═══ RECORDS SHOWN

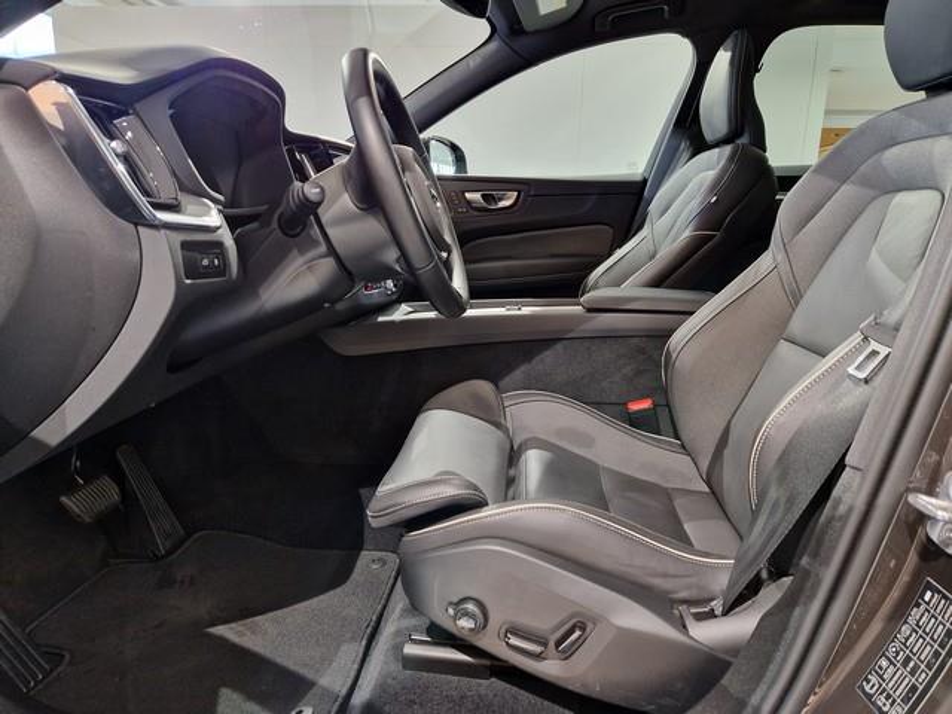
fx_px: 633
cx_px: 476
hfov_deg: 73.9
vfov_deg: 58.9
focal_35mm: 23
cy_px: 357
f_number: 1.8
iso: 800
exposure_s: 1/100
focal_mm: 5.4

══════

WHAT TO DO
The result should be the listing above, restated exactly, with no pictures in it.

SOLUTION FOR THIS EXERCISE
fx_px: 633
cx_px: 476
hfov_deg: 73.9
vfov_deg: 58.9
focal_35mm: 23
cy_px: 357
f_number: 1.8
iso: 800
exposure_s: 1/100
focal_mm: 5.4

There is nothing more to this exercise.